Pros and Cons of Using Electric Chainsaws
Electric chainsaws arrived much later than the gasoline-driven models, which were in use for logging since the 1920s. Chainsaws running by means of electric motors gained popularity rapidly among saw-users on account of several advantages. Unlike the gasoline-powered models, electric versions appeared as smaller, lighter, and more easily manageable devices that could be used by laymen for managing their home-gardens. In addition, their maintenance is easier and cheaper than their petrol-driven competitors.
Electric chainsaws also offer the great advantage of being environmental-friendly i.e. free of any toxic emissions. However, the electric type has also some disadvantages or limitations as compared to a gasoline chainsaw.
Advantages of Electric Chainsaws
Using these chainsaws offers a number of advantages over using a gasoline-operated saw. A major advantage of working with an electric vs. gasoline is the reduced risk of kickback-a potentially life-threatening situation occurring when the saw’s bar jerks back toward the user after the bar’s end hits some obstruction.
The electric type is run by less power than a gasoline saw and hence it has a lower chance of making a kickback. Secondly, using them obviates the trouble of waiting for the engine to cool down (as is the case with a gasoline chainsaw) in order to refuel it. All the user needs to do with an electric is plug it back into the mains. These chainsaws are also much easier to start and they are much less noisy than gasoline chainsaws. This latter quality makes them ideal for use in quiet neighborhoods. Finally, they can be stored more easily than a gasoline-operated saw, which needs to be drained of gas and oil before storing in a vertical position.
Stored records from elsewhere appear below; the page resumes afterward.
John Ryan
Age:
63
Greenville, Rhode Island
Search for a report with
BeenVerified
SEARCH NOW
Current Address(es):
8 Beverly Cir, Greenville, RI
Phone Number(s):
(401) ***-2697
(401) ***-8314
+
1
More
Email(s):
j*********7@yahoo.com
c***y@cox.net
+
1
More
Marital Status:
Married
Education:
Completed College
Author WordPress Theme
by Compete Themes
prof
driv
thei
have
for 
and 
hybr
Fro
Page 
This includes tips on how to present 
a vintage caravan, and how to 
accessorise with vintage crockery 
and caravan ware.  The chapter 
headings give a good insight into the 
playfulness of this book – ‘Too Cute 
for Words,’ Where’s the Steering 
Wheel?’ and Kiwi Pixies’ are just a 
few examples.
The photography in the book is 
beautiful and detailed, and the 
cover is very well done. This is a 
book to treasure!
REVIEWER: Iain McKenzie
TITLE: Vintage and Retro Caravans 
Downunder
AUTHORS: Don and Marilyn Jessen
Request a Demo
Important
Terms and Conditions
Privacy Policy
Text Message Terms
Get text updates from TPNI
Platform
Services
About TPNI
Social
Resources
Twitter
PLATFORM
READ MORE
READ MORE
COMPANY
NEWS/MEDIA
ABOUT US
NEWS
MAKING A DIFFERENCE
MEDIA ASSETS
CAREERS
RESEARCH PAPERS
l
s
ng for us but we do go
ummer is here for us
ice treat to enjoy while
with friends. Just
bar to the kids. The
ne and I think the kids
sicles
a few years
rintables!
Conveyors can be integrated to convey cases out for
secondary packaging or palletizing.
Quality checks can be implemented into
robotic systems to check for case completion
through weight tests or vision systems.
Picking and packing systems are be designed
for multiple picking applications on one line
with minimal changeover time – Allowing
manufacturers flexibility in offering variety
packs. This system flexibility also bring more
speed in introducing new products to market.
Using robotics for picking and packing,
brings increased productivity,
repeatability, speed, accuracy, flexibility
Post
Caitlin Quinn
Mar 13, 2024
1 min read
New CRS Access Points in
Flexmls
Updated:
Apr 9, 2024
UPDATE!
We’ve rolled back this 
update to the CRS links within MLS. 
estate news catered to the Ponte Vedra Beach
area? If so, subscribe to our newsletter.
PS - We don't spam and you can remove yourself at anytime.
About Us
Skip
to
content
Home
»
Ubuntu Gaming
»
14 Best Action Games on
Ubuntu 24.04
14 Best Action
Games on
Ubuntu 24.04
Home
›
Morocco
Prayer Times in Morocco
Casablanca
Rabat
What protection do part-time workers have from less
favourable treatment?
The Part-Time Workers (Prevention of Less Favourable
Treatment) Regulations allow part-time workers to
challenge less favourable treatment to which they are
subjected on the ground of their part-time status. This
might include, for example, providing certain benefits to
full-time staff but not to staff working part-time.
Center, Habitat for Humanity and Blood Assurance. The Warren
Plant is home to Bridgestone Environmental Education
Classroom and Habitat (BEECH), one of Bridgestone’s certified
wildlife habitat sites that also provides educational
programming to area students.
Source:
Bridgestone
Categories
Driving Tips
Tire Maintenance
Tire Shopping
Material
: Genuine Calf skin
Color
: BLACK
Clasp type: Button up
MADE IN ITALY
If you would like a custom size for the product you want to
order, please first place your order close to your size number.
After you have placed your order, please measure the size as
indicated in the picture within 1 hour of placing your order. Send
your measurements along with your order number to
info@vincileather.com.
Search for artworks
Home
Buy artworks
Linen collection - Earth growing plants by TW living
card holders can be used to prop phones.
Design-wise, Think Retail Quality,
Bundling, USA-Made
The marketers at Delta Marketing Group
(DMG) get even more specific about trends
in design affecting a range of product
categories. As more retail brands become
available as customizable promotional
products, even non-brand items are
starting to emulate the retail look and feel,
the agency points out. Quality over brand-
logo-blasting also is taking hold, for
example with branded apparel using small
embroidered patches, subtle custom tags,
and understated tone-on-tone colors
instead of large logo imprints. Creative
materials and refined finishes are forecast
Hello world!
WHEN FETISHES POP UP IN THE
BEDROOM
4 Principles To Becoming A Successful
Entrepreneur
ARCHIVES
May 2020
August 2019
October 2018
Disadvantages of Electric Chainsaws
Working with the electric also has some disadvantages or limitations. The major limitation on using them is that of power. Compared with the more powerful gasoline chainsaws with their two-cycle engines, they are significantly lower on power. Hence, it is not very useful in felling heavy loads and is equipped with a much smaller cutter bar i.e. 8 to 15 inches. Another limitation on the usability of the electric version is the power cord that connects it to the source of electric power. The length of the cord determines the mobility of the saw-operator and it is not feasible for him/her to use it far from the power source or outside home. Finally, these chainsaws are specially designed for maximum safety, which makes it difficult for the user to adjust or oil the chainsaw’s parts.